Westervin Recommends

Westervin Recommends: September

It’s been a while since our last recommendations, but our gifted guest blogger Sarah Hughes has made it worth the wait. Boy are these a treat!

Annie Dillard

Westervin Recommends for September: Annie Dillard

{ some party from unexpectedtales }

With The Maytrees, Dillard manages to write a book that is not about love and death, but TOTALLY IS.  I don’t want to write a book review of this particular book, but I want to recommend Dillard, because I lost my breath reading her prose. I’m in phase where I’m feeling particularly disenchanted, and Annie begs you to stop being like that.  Seriously.  It made me love Cape Cod while I was there, even though it was raining atrociously and I hated all the tourists who made the lines to get clam chowder long.

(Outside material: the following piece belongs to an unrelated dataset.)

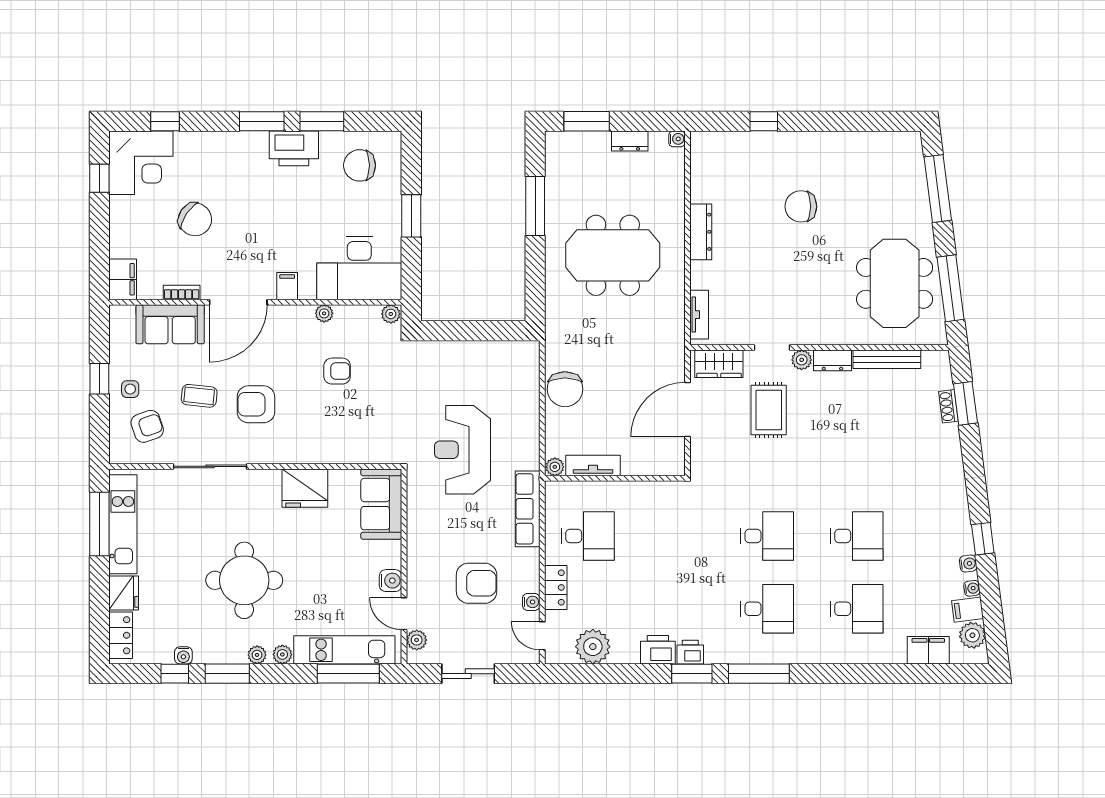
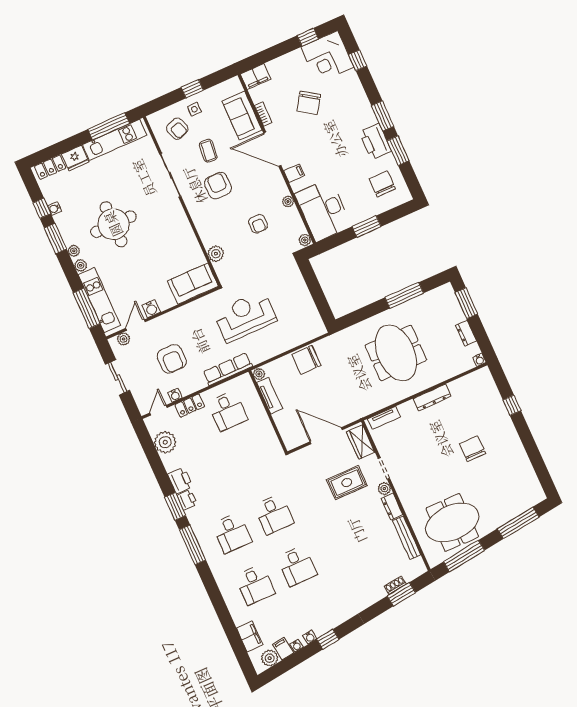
plant: (353, 451) -> (216, 254), added
fridge: (305, 488) -> (182, 235), removed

Giving your stuff away for free

Westervin Recommends for September: Giving away your stuff for free

{ the couch in the street by Jessica Gardner }

This is a post about karma.  I don’t really believe in karma, so let’s call it physics.  Some law of matter says that there is a finite amount of matter in the universe.  It cannot decrease or increase; it simply changes.  I feel that way about stuff.  There is always the same amount of secondhand, curbside furniture in the universe, and it is your responsibility to give and take with balance.  If you try to make money from things you did not purchase, that is like trying to circumvent the laws of physics.  Or karma.  They seem really similar.


Grüner Veltliner

Westervin Recommends for September: Grüner Veltliner

{ hang me out to dry by Jena Ardell }

I know white wine season is almost over, but give this one a shot.  I really like the Höpler vineyard, which I had at a local restaurant and couldn’t stop mentioning every time I had a sip.  You can find them in the German wine section. They’re pretty reasonably priced, and they are the wine equivalent to granny smith apples, fresh laundry, and clean air.


Making your own sushi

Westervin Recommends for September: Making your own sushi

{ Hippo Sushi by Koala Joe }

We’re about 5 years late on this. It’s as easy as people say and gives me an excuse to eat pickled ginger by the jarful. I’m gonna go and try to predict more trends now.

Westervin Recommends

Westervin Recommends: MARCHing On

Our favorite guest bloggers are back!  Sarah Hughes and Seth York are here with another great batch of recommendations.  You’ll laugh.  You’ll cry.  You’ll want them to move in with you to entertain you with their whip-smart storytelling.

Vermont

photography by indieuh

{ by the observatory by India K }

To recommend a whole state may seem sort of generalized or inaccessible, but trust us, Vermont is awesome. As a state it seems conflicted. It’s sort of liberal and libertarian. They like solar power, but they also want you off their property. They wear a lot of hemp, but they’d just as soon you didn’t bring your southern nonsense in their business. And no one wants Wal-Mart.
For example, do you remember Chris Cooper in Adaptation? I swear that guy threatened to shoot us if we didn’t get off his property when we tried to walk through his covered bridge. But just down the road, we had some delightful, 5-year aged cheddar samples and a fruit & wine tasting! I embrace this dichotomy fully.


Home by Edward Sharpe and the Magnetic Zeros

I first heard this song as a “Tiny Desk Concert” on NPR-where a band squeezes into the music editor’s office and plays acoustic sets. It was awkward for this band since they appeared to have about twenty members, some of them only tangentially involved with the music-making. I loved it immediately. It was a like a big party with all your weird friends who sing and dance and tell stories, probably around a bonfire or something. Ok, well I don’t have those friends either, but for a couple minutes, I did.
Find the studio version of this song, but then also watch the Tiny Desk Concert. It’s really close up, they probably knocked over some paperwork and stuff, and the lighting is like daytime, office building lighting. But it’s the best way to see the band members hang out, and especially the lead singers who look like they’re in love and they just sing to each other and I wish it were my home.


Lint Rollers

photography by eros turranos

{ feast by eros turannos }

Something about me: I hate spending money on things I think I can make or feel entitled to get for free. This has traditionally included pens, staplers, umbrellas, travel mugs, folders, plants, and a host of other things. Including the lint roller. I thought just a piece of duct tape rolled onto itself would suffice, and mostly it did for my amateur lint rolling needs. You know, fuzz from other clothes, laundry lint. It did work, until we got a cat. Months ago, I could not have imagined the extreme dedication and dexterity cat hair has for ingratiating itself into all of your worldly possessions. Needless to say, I found a formidable foe. Now lint rolling now is like grabbing my keys before I try to catch the bus. It’s a necessity for everyday, just so my coworkers and classmates don’t think I own twenty long-haired cats or one large, cuddly Yeti.